Once a plugin is installed, the skills inside it behave just like any other skill. Cowork picks them up automatically when you ask for something relevant, or you can invoke one yourself by typing
/
Plugins are a good starting point, particularly for general role-based work. They won't fit your specific way of working perfectly out of the box, but the same iteration loop applies: install one, use it on real tasks, and shape the skills inside it through use.
Pause Here
Pick a task you do regularly that produces a real deliverable. Run it once in a fresh Cowork task and refine the output until it's right. Then ask Cowork to turn the whole workflow into a skill.
Test it on a different example of the same kind of task. If something's not quite right, refine through conversation rather than by rewriting the skill file by hand.

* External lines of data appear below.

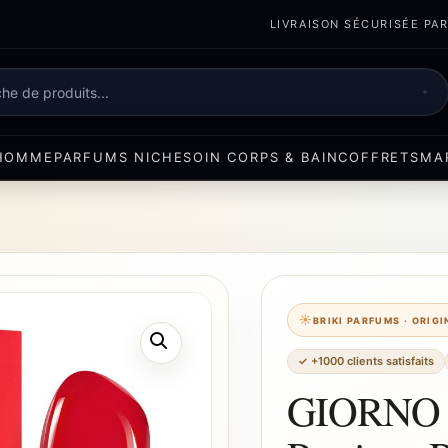
LIVRAISON SÉCURISÉE PART
e
HOMME
PARFUMS NICHE
SOIN CORPS & BAIN
COFFRETS
MA
BRIKI PARFUMS · ORIG
✓ +1000 clients satisfaits
GIORNO A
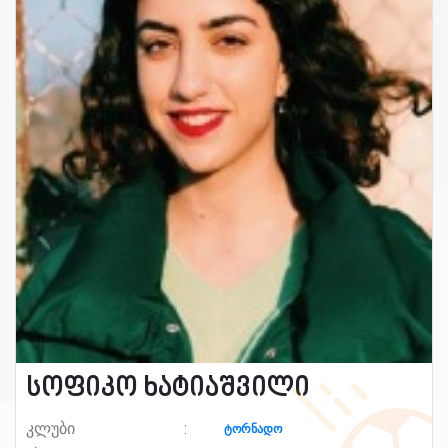
სოფიკო ხატიაშვილი
კლუბი
ტორნადო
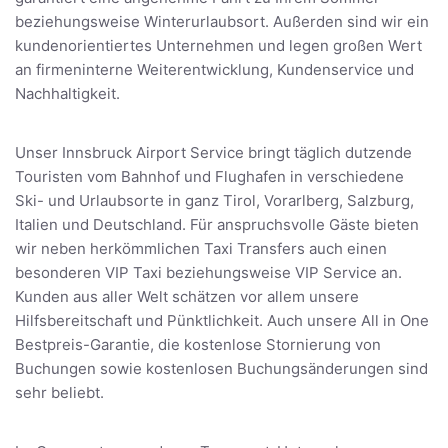
beziehungsweise Winterurlaubsort. Außerden sind wir ein
kundenorientiertes Unternehmen und legen großen Wert
an firmeninterne Weiterentwicklung, Kundenservice und
Nachhaltigkeit.
Unser Innsbruck Airport Service bringt täglich dutzende
Touristen vom Bahnhof und Flughafen in verschiedene
Ski- und Urlaubsorte in ganz Tirol, Vorarlberg, Salzburg,
Italien und Deutschland. Für anspruchsvolle Gäste bieten
wir neben herkömmlichen Taxi Transfers auch einen
besonderen VIP Taxi beziehungsweise VIP Service an.
Kunden aus aller Welt schätzen vor allem unsere
Hilfsbereitschaft und Pünktlichkeit. Auch unsere All in One
Bestpreis-Garantie, die kostenlose Stornierung von
Buchungen sowie kostenlosen Buchungsänderungen sind
sehr beliebt.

While you're there, have a look at the plugin marketplace and see if there's one that fits your role. Install it and try it on something real. You'll quickly get a feel for what's useful out of the box and what you'd want to customise.
Key Takeaways
Cowork skills can run end-to-end workflows. They span your local files, tools, and connectors, so a single prompt can take a job from raw inputs to a ready-to-send deliverable.
Don't write skills from scratch. Do the task once in a real Cowork conversation, iterate until it's right, then ask Cowork to capture the workflow as a skill.
Update skills the same way you built them. Tell Cowork what you want changed and it'll edit the skill file directly. No manual rewriting.
Plugins bundle skills and connectors for a specific role. Install one to get a sensible starting point, then shape the skills inside it through use.
Iteration is the point. A skill on day one is fine. After months of refinement, it does the work the way you do, without you having to think about it.